И тут все спуталось.
– А, знаю, знаю! У вас сын…
Я не успел остановить женщину, ответить ей, объясниться. Она исчезла в темноте коридора, потом вернулась с белым маленьким свертком, который не кричал и не плакал. Несла она его мне или в другое место, не знаю. Я снова не успел ей ничего сказать: раздался сигнал воздушной тревоги.
– Опять! Да что же это?
– заволновалась женщина.
– Подержите, пожалуйста, только осторожно.
– Она сунула маленький сверток мне в руки, и я услышал, как другой голос где-то рядом заговорил:
– Но поймите, у нас некому переносить больных и раненых в бомбоубежище! Не разъединяйте!… Печурки? Дымят ужасно… Не разъединяйте!… Да, служащие тоже болеют… Нет, здорова. Не верите? Пришлите движок, нельзя оперировать… Я говорю: нельзя оперировать при коптилках!…
Пока продолжался этот разговор, я стоял с мешком и новорожденным ленинградцем на руках. Я не мог рассмотреть при свете коптилки его личико. Выживет ли он?

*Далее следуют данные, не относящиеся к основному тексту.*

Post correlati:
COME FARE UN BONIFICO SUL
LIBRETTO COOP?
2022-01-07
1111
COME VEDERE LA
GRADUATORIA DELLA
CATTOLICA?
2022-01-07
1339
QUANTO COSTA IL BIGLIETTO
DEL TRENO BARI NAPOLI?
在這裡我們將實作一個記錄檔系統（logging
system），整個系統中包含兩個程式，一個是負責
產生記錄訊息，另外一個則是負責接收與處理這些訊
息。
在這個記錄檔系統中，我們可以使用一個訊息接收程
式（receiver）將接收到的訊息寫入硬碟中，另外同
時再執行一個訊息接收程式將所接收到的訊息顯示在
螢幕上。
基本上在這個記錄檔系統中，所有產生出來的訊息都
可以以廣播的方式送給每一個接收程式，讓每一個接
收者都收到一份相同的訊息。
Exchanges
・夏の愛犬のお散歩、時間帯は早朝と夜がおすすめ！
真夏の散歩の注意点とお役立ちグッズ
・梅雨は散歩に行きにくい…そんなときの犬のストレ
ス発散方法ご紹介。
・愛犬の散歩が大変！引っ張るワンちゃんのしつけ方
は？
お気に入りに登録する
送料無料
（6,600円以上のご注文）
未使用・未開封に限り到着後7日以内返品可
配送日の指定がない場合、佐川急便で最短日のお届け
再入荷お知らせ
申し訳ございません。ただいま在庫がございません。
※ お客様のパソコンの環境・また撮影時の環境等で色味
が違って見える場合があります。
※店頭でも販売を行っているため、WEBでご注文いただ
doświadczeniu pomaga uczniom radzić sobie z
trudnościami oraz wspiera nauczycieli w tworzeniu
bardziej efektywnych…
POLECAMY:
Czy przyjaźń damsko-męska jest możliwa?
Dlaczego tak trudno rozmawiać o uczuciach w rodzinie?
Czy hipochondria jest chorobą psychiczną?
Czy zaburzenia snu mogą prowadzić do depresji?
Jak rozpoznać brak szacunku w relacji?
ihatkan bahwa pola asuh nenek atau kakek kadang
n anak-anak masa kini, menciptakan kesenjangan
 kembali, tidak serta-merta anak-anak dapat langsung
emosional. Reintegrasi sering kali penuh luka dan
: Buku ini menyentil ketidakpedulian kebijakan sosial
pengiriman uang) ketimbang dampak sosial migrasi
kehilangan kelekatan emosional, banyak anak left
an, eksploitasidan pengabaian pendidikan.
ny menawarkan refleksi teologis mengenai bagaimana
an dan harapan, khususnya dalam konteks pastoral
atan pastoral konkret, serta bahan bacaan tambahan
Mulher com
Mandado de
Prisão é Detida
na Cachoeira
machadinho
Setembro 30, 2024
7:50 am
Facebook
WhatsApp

Дом дрогнул, и тяжелый гул покатился по всему коридору. На лестнице посыпалась штукатурка: бомба упала где-то очень недалеко.
В коридоре хлопнуло несколько дверей, ко мне подбежала какая-то девушка в платке и тоже в халате поверх шубы, взяла от меня сурово молчавшего ленинградца и сказала второпях:
– Папаша, помогите, пожалуйста, перенести лежачих в нижний этаж.
Ничего не успев объяснить (да и кто стал бы слушать?), я помог девушкам-санитаркам таскать с верхних этажей кровати с больными и ранеными. Мною уже командовали: кто-то выговаривал:
– Аккуратнее ставьте, папаша.
Я старался делать все как можно лучше. Было так темно, что я едва видел лица тех, кого переносил.
Поблизости торопливо стучал зенитный автомат.
– В кои веки один папаша объявился! Приходили бы по очереди дежурить!
– бойко сказала женщина, поднимаясь по лестнице с мокрым бельем в тазу.
– Им воевать надо, - возразил из темноты другой, рассудительный голос.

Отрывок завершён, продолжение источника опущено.